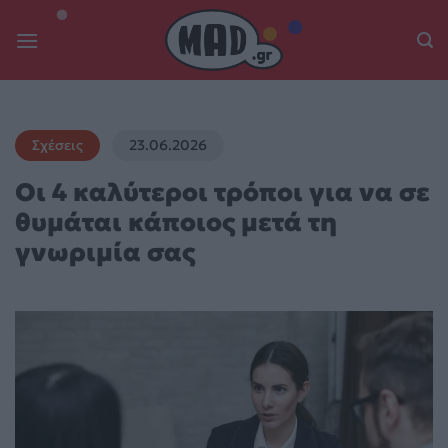
Skip
to
content
Σχέσεις
23.06.2026
Οι 4 καλύτεροι τρόποι για να σε
θυμάται κάποιος μετά τη
γνωριμία σας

## About this task
Return each line from the material above exactly, but not the pictures.

## Expected answer
Skip
to
content
Σχέσεις
23.06.2026
Οι 4 καλύτεροι τρόποι για να σε
θυμάται κάποιος μετά τη
γνωριμία σας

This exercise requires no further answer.